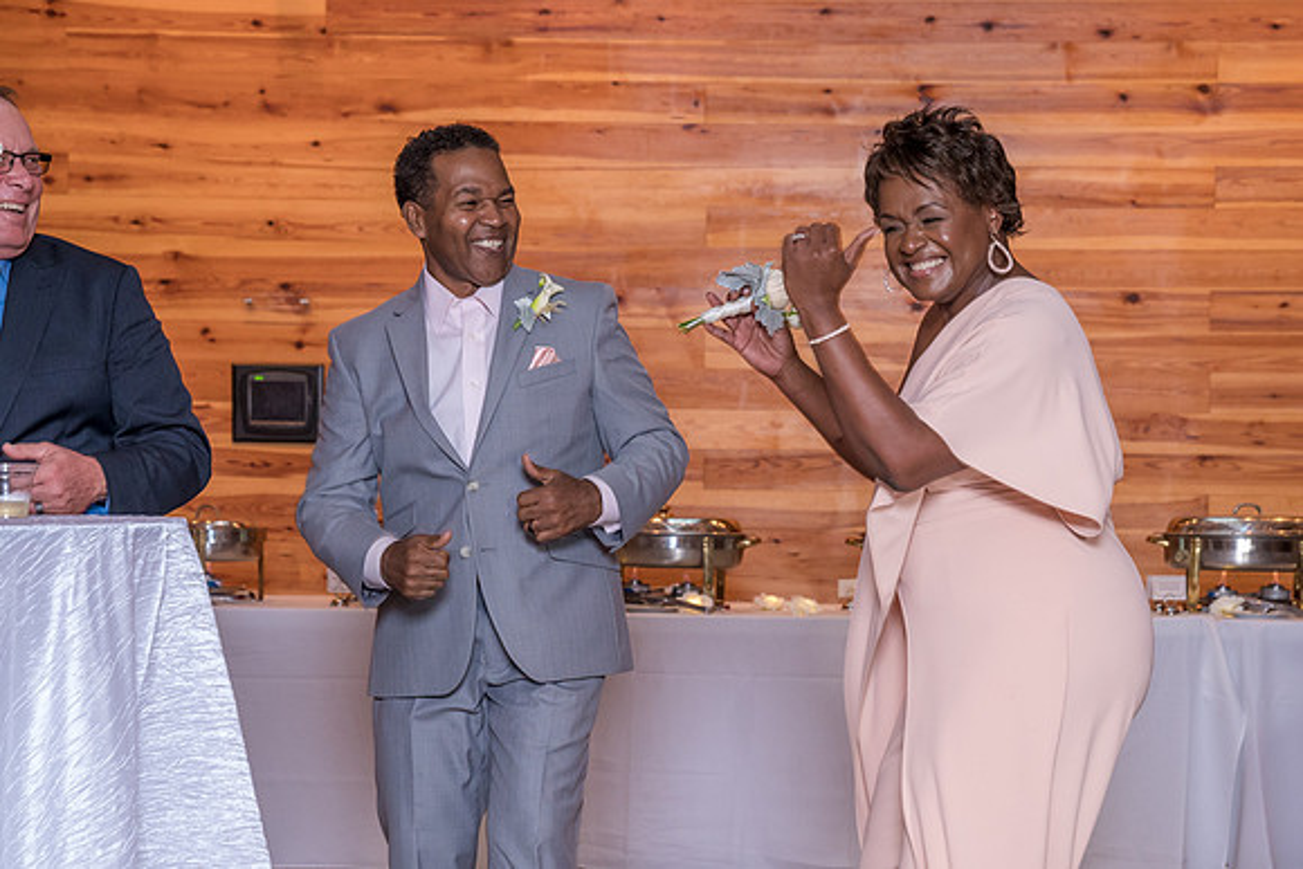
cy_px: 587
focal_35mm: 85
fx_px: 3078
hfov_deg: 23.9
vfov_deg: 16.0
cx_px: 779
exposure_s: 1/100
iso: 2000
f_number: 4
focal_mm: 57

**YOUR TASK**
Retype every record above word for word, leaving out any pictures.

**RESPONSE TO THE EXERCISE**
cy_px: 587
focal_35mm: 85
fx_px: 3078
hfov_deg: 23.9
vfov_deg: 16.0
cx_px: 779
exposure_s: 1/100
iso: 2000
f_number: 4
focal_mm: 57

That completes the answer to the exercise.